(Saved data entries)

__________

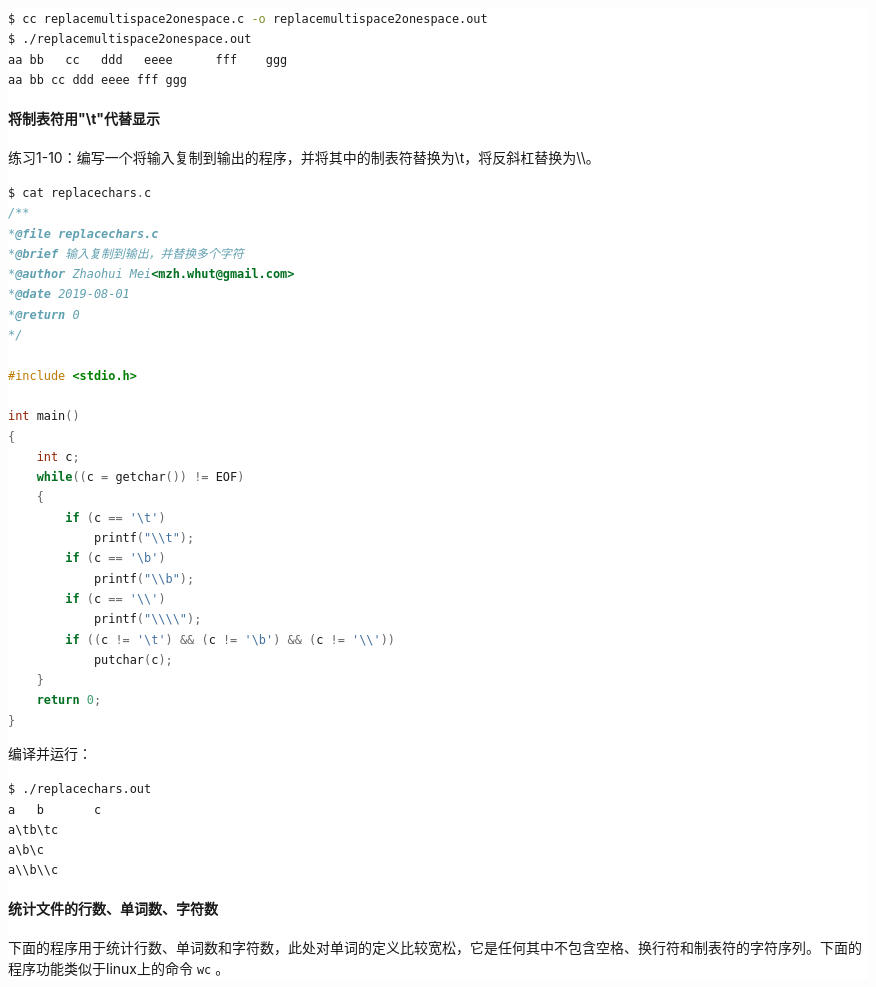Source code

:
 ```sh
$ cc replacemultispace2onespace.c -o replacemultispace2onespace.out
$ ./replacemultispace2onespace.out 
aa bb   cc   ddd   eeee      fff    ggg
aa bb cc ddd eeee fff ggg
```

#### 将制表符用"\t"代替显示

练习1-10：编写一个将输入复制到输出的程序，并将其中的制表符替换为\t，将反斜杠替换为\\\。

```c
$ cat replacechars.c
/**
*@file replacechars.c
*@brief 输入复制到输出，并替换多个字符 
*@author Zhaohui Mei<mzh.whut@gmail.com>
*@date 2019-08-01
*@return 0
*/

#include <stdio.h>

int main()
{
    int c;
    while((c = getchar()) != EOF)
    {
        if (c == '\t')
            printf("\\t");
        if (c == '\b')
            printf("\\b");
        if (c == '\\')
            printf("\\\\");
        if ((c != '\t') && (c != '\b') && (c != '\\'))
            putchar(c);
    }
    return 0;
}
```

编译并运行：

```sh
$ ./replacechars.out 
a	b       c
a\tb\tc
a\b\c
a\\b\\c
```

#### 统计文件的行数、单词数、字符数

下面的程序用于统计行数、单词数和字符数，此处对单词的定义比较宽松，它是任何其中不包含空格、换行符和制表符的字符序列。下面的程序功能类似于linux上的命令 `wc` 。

__________

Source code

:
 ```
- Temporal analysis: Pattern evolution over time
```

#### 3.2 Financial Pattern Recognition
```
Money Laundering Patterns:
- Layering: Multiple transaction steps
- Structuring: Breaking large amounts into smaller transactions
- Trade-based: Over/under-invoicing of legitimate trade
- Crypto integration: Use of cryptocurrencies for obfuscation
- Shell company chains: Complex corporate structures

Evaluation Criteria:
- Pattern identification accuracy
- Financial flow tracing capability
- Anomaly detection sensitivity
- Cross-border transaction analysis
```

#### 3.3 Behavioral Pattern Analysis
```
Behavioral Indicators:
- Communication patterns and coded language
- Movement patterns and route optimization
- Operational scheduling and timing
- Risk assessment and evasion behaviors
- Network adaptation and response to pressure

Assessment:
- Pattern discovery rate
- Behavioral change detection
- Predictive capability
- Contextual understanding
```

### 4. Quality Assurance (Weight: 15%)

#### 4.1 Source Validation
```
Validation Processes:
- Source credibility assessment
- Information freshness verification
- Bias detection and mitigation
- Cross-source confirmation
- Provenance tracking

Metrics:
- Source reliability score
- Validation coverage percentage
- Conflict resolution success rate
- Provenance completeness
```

__________

• What you should do:
Only a number is wanted: how many lines of the data above contain "eeee"?

• Answer space:
2